I watch the techs doing the work, but I won’t let them change my fuel filter.  Fuel filters are important on diesels because even the tiniest dirt, we’re talking 2 microns, can cause damage to fuel pumps and injectors.  Most shops prefill the fuel filter with unfiltered diesel, which defeats the whole purpose of a filter.  And they don’t keep the cans they use to fill the filter in a clean place.


I have the Journey set up with a hand fuel pump I installed on my engine’s fuel line.  I put the new filter on dry and with the hand pump, pull fuel through the filter so I know it’s clean.  I’m just picky that way.  And cheap.  A new injector costs around $1K (I have six) and a fuel pump goes for over $6K on my engine.  All of them can be damaged by the tiniest bit of contamination.  A penny saved…

We had an extremely long driving day, in fact I think I might have set a new PDD record.  75 miles.  Maybe that’s a negative PDD record?

We pulled in to the Mayport Navy Base Campground called Pelican’s Roost.  What a great place, how come we’ve never stayed here before?


We found ourselves surrounded by “Squid”, that is the nickname that Coasties fondly call Navy Sailors, after all they call us “Hooligans” and “Shallow Water Sailors”.  But all is not lost, we watched a Coast Guard 210ft Medium Endurance Cutter, the Valiant standing out to sea.  Yep, I miss the Coast Guard almost every day.


I got a chance to talk to a Freightliner Tech rep in the phone about our missing gauges.  He put me on to a possible problem with some wiring in the dash to the gauges.  Evidently the gauges are all wired in a daisy chain, sort of like the old Christmas lights, where if one bulb went bad, the whole string didn’t light.

He gave me instructions on how to check to find either a wiring harness defect or a bad gauge.  Now I have to do a dashboardectomy.  Winnebago put the Journey’s dash together with about a zillion screws, unlike my old Adventurer that had a flip up dash.  Another “What were they thinking”?  issue.  Looks to be an interesting day’s work ahead.


Of course, this isn’t bothering Marti a bit.  We’re only staying here three days, but I might have to pry her out of here!  :cD


Thanks for visiting  and feel free to leave a comment.



  1. Since you know what you're doing (?), is seems like it will be as easy fix.
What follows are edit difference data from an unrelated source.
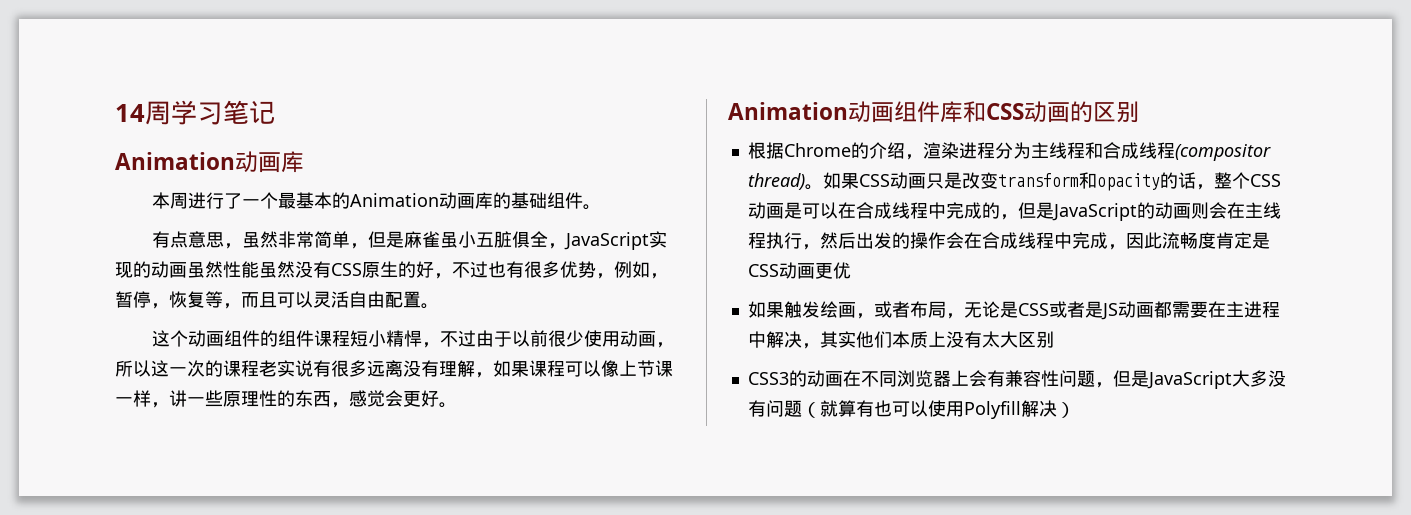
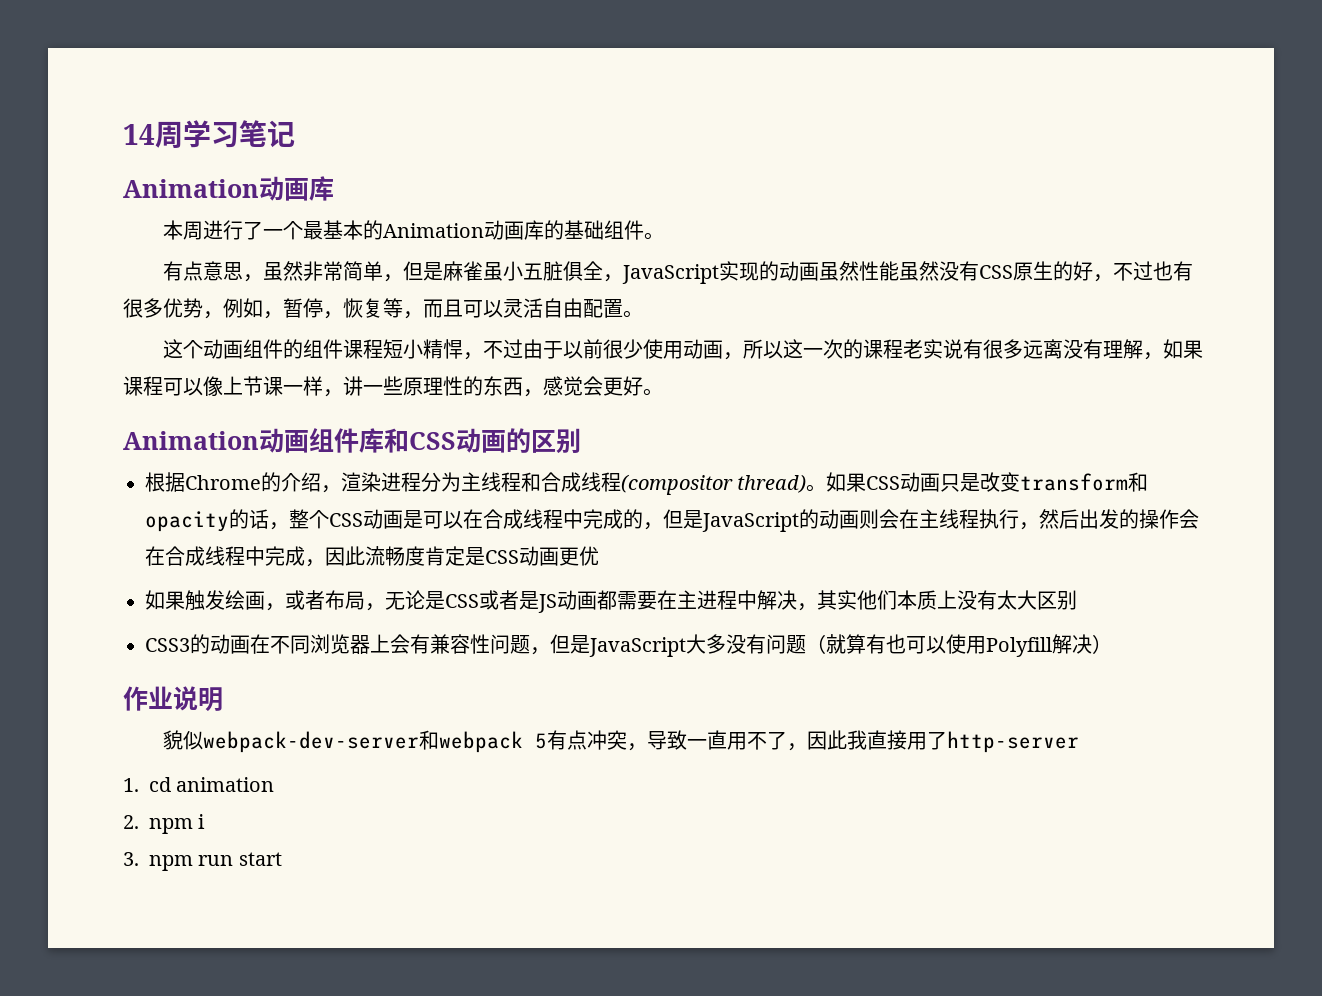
(1075, 410) none -> [123,686,223,712] [162,730,1079,753] [123,777,275,792] [123,814,206,834] [123,852,282,871] // 作业说明 // 貌似webpack-dev-server和webpack 5有点冲突，导致一直用不了，因此我直接用了http-server // 1. cd animation // 2. npm i // 3. npm run start

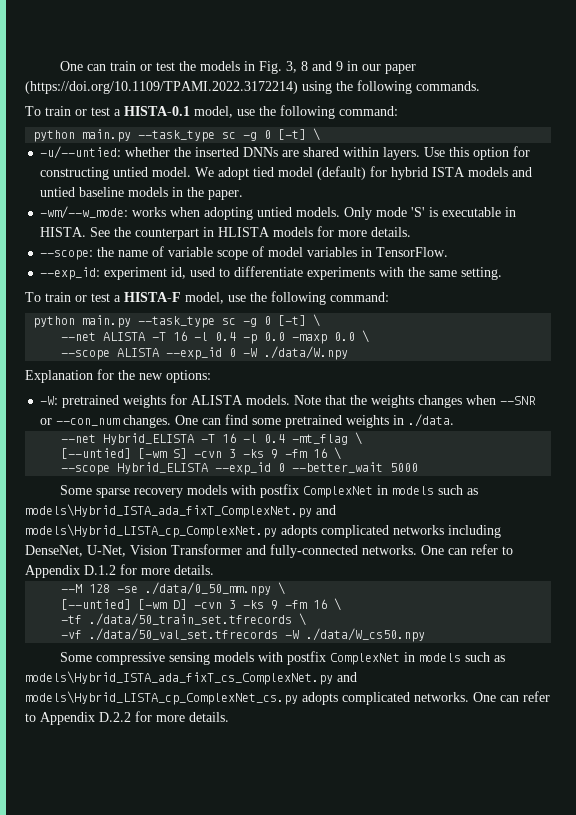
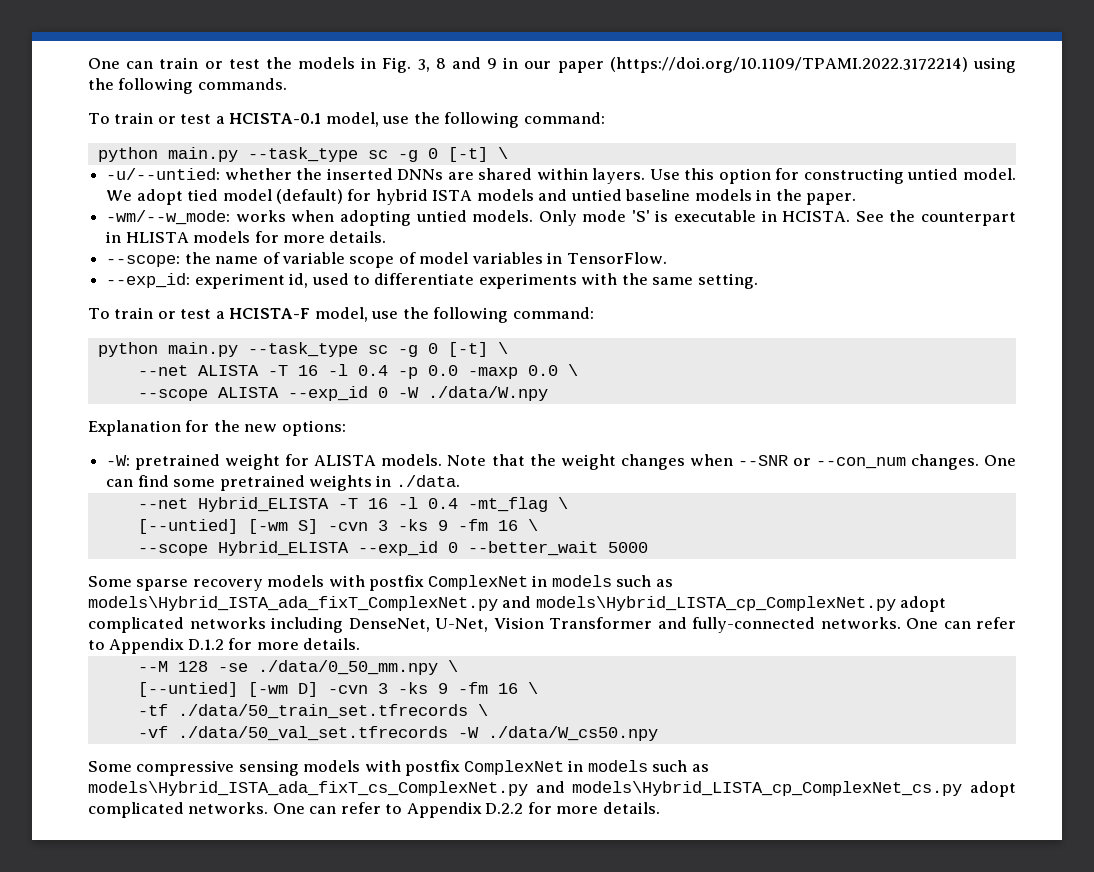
[124,106,190,116] HISTA-0.1 -> [229,113,322,124] HCISTA-0.1
[40,227,87,237] HISTA. -> [782,211,851,222] HCISTA.
[124,292,181,302] HISTA-F -> [229,308,311,319] HCISTA-F
[123,395,167,408] weights -> [225,454,281,470] weight
[371,395,415,408] weights -> [560,454,616,470] weight
[281,525,317,538] adopts -> [900,596,947,612] adopt
[302,692,338,705] adopts -> [970,781,1016,797] adopt

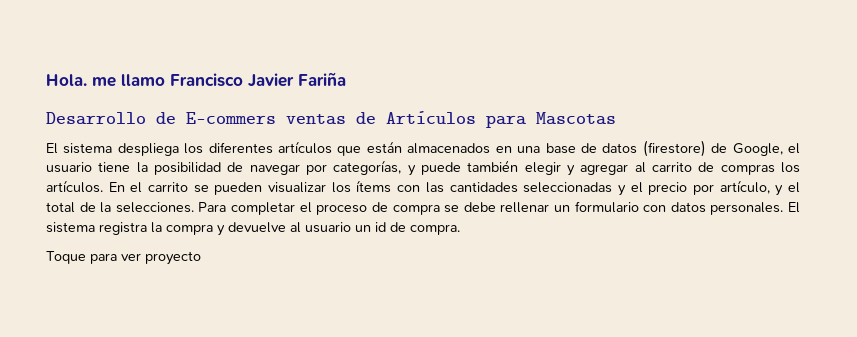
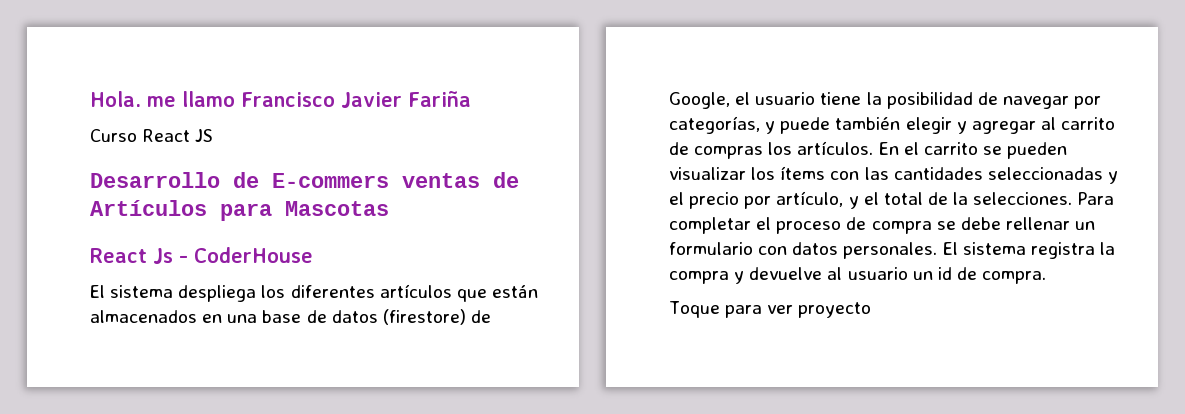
(346, 79) none -> [90,129,214,142] // Curso React JS
(616, 118) none -> [90,247,313,264] // React Js - CoderHouse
  2. Very nice digs as a reward for your short driving day. Are you going to start making a new record for how short a distance you can go in one day??

  3. How long did it take to drive those 75 miles? That's about the distance we did today too. We didn't end up at the nice RV park you're at. However, the Elks worked just fine for us.

  4. Hmm. It appears you just missed 2 other bloggers I follow. That seems to be a VERY popular military stop! Good luck. Hope you can figure it out before you get on the boat :)

  5. I think you are on to something here. Hope you don't lose any screws yours or the journeys. I'll take Marti's job thanks.

  6. How lucky to be military and to be able to stay in such a great place!

  7. 75 miles sounds like a perfect driving day!

  8. Mayport is a great place to stay ... we've been twice and enjoyed it both times. The beach is a very nice stretch to walk.

  9. I step on a CG ship every chance I get. Wanted to join after high school but my mom pointed out that I "don't take orders well" and steered my into college.

  10. I am so jealous that you can stay at those military famcamps. Especially Key West

  11. Mayport is a great place to spend time, one of our favorite famcamps. At least you will have a marine view while taking the dash apart:) I have no problem doing that, my problem is getting everything back together.